A few weeks ago, I wrote a piece on the effect the new healthcare bill will have on your money, namely, the inflation that will result when the new system begins to run over the budget. This week, I’d like to address a few of the reasons why I believe that the expenses will be larger than so far admitted.
In the state of Washington, private companies like Walgreens have already begun to phase out Medicaid patients. According to the Seattle Times, “Walgreens said its decision to not take new Medicaid patients stemmed from a ‘continued reduction in reimbursement’ under the state’s Medicaid program, which reimburses it at less than the break-even point for 95 percent of brand-name medications dispensed to Medicaid patents.” State budgets are already tight, and others, like Washington, will be looking for ways to lower their own budgets. Paying a smaller percentage for Medicaid reimbursements is one option. However, the new healthcare bill has increased the Medicaid coverage to millions of Americans.

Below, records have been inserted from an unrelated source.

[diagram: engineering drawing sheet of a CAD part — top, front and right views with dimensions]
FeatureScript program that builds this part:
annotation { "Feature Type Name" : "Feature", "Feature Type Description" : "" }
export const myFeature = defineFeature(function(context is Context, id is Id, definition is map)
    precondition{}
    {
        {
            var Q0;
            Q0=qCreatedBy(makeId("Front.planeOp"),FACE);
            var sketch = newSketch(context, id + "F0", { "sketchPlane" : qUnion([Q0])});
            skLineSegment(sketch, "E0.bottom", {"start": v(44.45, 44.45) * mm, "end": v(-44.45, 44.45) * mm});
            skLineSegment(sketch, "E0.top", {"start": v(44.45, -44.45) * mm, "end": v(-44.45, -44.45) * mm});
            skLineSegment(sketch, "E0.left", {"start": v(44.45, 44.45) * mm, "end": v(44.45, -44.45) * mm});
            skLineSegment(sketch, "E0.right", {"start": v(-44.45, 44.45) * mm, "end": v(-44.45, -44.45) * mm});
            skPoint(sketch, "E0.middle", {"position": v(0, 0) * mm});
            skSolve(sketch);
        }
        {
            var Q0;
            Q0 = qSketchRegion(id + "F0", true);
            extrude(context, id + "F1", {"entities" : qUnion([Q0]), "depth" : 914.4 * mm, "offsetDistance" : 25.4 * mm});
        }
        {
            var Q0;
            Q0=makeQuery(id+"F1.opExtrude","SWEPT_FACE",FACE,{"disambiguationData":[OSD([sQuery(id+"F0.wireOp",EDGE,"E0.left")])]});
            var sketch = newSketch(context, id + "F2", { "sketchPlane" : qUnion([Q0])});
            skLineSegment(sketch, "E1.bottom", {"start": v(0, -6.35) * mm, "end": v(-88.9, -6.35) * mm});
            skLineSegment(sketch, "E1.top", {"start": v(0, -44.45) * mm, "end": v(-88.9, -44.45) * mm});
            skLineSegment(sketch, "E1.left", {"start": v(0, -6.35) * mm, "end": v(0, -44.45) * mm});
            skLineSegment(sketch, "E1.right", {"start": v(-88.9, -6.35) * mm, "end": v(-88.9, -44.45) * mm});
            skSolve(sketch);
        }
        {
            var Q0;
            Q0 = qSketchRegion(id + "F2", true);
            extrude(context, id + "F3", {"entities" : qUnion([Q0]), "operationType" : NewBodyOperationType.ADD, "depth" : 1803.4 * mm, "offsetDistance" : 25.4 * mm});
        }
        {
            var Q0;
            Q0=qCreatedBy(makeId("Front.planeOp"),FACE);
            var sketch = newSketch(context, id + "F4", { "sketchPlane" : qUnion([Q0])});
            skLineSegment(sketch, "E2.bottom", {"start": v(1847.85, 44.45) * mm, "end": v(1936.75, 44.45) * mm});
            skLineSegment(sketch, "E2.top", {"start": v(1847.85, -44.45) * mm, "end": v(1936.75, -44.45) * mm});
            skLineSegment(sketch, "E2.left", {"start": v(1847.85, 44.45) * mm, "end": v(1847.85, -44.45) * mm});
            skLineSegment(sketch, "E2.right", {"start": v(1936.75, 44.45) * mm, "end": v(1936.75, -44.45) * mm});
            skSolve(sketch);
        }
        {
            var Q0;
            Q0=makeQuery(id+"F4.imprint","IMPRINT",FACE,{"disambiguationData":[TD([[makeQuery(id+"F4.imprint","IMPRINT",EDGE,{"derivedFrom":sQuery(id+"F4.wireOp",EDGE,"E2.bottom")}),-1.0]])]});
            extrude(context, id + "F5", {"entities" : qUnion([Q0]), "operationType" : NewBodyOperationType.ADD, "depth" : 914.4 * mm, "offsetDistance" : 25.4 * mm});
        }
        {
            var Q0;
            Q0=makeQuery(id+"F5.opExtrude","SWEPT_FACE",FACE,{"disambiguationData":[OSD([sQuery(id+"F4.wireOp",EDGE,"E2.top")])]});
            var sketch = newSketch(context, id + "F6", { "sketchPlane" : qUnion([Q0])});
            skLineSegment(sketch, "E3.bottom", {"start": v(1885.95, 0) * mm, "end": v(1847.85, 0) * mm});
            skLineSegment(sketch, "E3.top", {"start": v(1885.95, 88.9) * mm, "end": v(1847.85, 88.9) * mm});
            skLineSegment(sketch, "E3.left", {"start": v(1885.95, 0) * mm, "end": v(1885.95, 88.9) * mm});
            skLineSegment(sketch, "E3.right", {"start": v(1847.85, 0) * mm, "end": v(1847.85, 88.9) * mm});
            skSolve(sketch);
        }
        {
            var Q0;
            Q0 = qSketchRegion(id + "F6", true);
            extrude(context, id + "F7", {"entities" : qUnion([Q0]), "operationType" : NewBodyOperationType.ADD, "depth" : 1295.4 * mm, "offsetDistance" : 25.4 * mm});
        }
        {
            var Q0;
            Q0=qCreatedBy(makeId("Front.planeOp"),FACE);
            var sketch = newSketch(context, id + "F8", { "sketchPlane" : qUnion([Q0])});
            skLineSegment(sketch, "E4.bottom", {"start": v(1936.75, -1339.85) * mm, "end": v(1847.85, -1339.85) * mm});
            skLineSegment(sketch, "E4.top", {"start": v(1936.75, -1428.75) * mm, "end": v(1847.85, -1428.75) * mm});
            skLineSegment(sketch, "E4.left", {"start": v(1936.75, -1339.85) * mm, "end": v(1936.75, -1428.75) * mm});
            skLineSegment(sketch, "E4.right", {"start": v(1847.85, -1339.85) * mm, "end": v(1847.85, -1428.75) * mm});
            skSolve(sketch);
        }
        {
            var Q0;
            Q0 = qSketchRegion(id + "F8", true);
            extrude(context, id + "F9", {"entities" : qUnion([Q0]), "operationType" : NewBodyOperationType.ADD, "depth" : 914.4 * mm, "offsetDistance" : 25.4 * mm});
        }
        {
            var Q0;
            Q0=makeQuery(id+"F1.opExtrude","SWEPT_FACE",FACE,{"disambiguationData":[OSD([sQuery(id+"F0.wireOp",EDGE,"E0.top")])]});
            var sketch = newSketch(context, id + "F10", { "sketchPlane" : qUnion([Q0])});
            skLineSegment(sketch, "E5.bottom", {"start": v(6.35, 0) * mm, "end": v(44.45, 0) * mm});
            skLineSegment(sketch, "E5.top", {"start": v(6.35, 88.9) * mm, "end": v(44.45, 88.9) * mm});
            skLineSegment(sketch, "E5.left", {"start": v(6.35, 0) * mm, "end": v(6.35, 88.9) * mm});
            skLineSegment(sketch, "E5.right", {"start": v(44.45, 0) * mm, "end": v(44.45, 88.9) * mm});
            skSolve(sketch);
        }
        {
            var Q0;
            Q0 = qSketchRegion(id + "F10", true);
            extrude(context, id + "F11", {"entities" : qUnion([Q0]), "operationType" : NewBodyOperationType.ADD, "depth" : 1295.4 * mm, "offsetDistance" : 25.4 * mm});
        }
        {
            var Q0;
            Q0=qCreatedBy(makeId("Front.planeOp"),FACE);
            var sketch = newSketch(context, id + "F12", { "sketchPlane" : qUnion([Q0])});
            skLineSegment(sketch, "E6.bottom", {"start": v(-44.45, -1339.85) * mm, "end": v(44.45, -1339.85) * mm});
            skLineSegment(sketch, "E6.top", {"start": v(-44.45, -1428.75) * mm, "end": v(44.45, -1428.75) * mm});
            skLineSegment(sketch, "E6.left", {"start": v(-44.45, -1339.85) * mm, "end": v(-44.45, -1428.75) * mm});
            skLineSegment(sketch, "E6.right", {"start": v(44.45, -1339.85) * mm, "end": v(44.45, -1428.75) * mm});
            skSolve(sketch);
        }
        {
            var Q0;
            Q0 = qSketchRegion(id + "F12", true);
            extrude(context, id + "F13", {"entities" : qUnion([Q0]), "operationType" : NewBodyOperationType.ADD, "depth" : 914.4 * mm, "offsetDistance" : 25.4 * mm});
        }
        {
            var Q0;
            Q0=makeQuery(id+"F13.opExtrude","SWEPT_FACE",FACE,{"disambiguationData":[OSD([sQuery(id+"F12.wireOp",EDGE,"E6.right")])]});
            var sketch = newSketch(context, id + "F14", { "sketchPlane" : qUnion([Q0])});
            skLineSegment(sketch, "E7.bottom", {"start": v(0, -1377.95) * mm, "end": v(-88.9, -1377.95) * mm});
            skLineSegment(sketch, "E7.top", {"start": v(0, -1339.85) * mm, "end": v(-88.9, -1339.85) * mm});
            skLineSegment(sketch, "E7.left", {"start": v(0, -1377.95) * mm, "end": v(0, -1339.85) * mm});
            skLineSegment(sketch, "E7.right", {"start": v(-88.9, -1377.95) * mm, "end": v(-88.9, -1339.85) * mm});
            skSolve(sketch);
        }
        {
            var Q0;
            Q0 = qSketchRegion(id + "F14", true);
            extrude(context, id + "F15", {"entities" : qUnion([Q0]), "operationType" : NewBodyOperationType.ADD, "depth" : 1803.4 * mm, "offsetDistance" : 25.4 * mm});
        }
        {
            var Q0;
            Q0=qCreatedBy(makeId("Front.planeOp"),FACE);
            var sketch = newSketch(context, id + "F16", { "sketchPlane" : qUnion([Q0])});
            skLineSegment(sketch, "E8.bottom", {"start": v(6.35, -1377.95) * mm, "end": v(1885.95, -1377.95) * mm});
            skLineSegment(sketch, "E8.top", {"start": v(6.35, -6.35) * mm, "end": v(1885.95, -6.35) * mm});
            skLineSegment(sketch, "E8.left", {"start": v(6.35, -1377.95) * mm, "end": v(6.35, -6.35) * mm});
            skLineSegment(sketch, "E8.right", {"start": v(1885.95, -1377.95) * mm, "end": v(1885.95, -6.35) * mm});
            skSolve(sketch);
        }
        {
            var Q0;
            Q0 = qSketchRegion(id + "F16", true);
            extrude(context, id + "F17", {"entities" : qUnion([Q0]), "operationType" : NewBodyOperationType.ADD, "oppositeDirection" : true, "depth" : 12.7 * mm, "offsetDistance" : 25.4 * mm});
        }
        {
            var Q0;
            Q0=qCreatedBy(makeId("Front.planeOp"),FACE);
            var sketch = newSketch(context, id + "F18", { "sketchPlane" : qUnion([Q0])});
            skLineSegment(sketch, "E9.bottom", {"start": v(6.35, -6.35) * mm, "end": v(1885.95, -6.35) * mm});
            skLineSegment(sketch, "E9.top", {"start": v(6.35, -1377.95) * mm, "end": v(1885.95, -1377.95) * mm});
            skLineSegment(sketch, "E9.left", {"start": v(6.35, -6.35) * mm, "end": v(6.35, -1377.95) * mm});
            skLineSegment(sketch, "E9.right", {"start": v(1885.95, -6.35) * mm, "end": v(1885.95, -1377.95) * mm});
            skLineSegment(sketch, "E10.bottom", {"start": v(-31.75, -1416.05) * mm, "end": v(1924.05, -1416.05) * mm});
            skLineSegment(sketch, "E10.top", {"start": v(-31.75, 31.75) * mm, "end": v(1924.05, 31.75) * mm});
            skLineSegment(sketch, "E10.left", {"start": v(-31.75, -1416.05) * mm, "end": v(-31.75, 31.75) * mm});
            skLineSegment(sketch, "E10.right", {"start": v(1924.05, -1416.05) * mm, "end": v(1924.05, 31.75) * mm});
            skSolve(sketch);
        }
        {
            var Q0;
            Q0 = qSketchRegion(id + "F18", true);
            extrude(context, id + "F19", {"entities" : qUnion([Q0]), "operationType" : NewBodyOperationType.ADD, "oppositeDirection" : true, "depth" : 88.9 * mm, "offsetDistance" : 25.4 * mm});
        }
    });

A system that is already overburdened will have to cope with the addition of these new patients. When the states cut back their percentage for reimbursements, fewer private pharmacies will accept new Medicaid patients. Once this begins to occur, there is a choice to either leave these patients without the reimbursements or have the federal government step in to subsidize the program further (spending more money).
Yet another cost concern will be the loss and/or stagnation in the area of physician owned hospitals. Under the new legislation, these hospitals will find it increasingly, and in many cases impossible, to enter the field or expand if they are already in place (see here and here). The overall cost of this situation will be fewer hospitals to accept the new increase in patients that the healthcare bill will push into the market. Once again, there will be a choice between leaving these patients in long lines for medical care or have the federal government step in to further subsidize the construction and staffing of new hospitals.
In either of these two situations, the incentives will be for the government to further subsidize the healthcare industry. The incentives for private industries to take the burden off of the government budget have been taken away, and if Congress and the current President are serious about providing universal healthcare, the federal government will be forced to step in and pay the additional costs. As I stated in my earlier article (see link above), once these costs are introduced into a world of uncertainty where other nations refuse or are unable to loan money to the U.S., inflation will be the method of payment.